I was nervous starting out but as I started painting the rest of the world just disappears and I was off and painting.  Time flew by and before I knew it I was done.  I look forward to next weeks location and painting.  Monday I'll post the new location and goals.  So with out further ado hear is the painting.

Thursday, January 5, 2012

900 West 200 North Provo

    I wasn't sure if this weeks painting was going to happen.  Seeing as the first part of this week I was trying to recover from a nasty bout of the flu.  But this morning I felt great and when I got up early it was a clear day.  So I decided to go for it.  Seeing as this is my first Plein Air ever I decided to do it out in front of my studio.  Also this would be a great place to work out unforeseen problems (which there were many).  As stated in the earlier post here is a map of the painting area.

My goals with this painting are really just to start this project and get it going.  I said I was going to start with the first of the year and I mean to do so now.

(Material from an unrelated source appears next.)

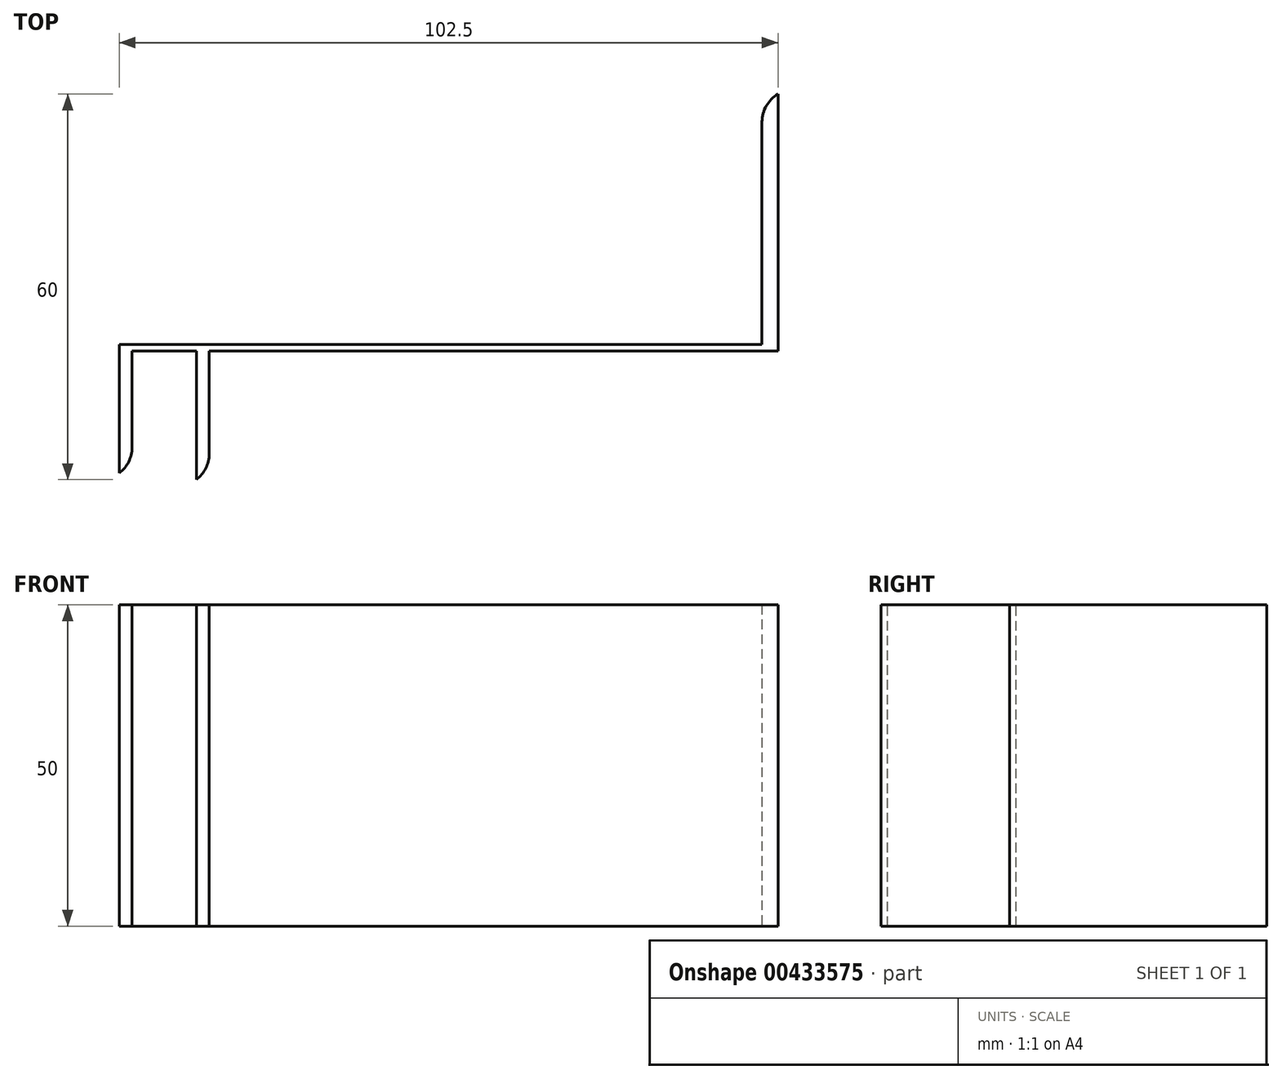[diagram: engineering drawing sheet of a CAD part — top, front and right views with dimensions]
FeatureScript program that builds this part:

Plein Air Painting Project

    I’ve come to the conclusion that my landscape paintings need improving.  I want them to move towards being more photo realistic.  I’m not looking for full photo realism or hyper-photo realism, just cleaner and better.  I’ve struggle with tonal difficulties and color temperatures too.  So to tackle all of these at once I’ve decided to finally start doing En Plein Air (in the open) paintings. 

    What are Plein Air paintings, you may ask.  Here is a great article from Plein Air Painters of America explaining it.
    To do this I’m going to do one Plein Air painting a week.  Either I will choose a location or I’ve created maps of Utah Valley that I can roll on to find a location randomly. 

    At the beginning of the week I will show the location I’m going to go to on a screen shot of the map.  I will blog about my hopes and goals for that particular painting.  Afterwards I will blog about how things went and my thoughts and feelings about the whole experience that day and any interesting that I may have experienced, i.e. people, animals and such.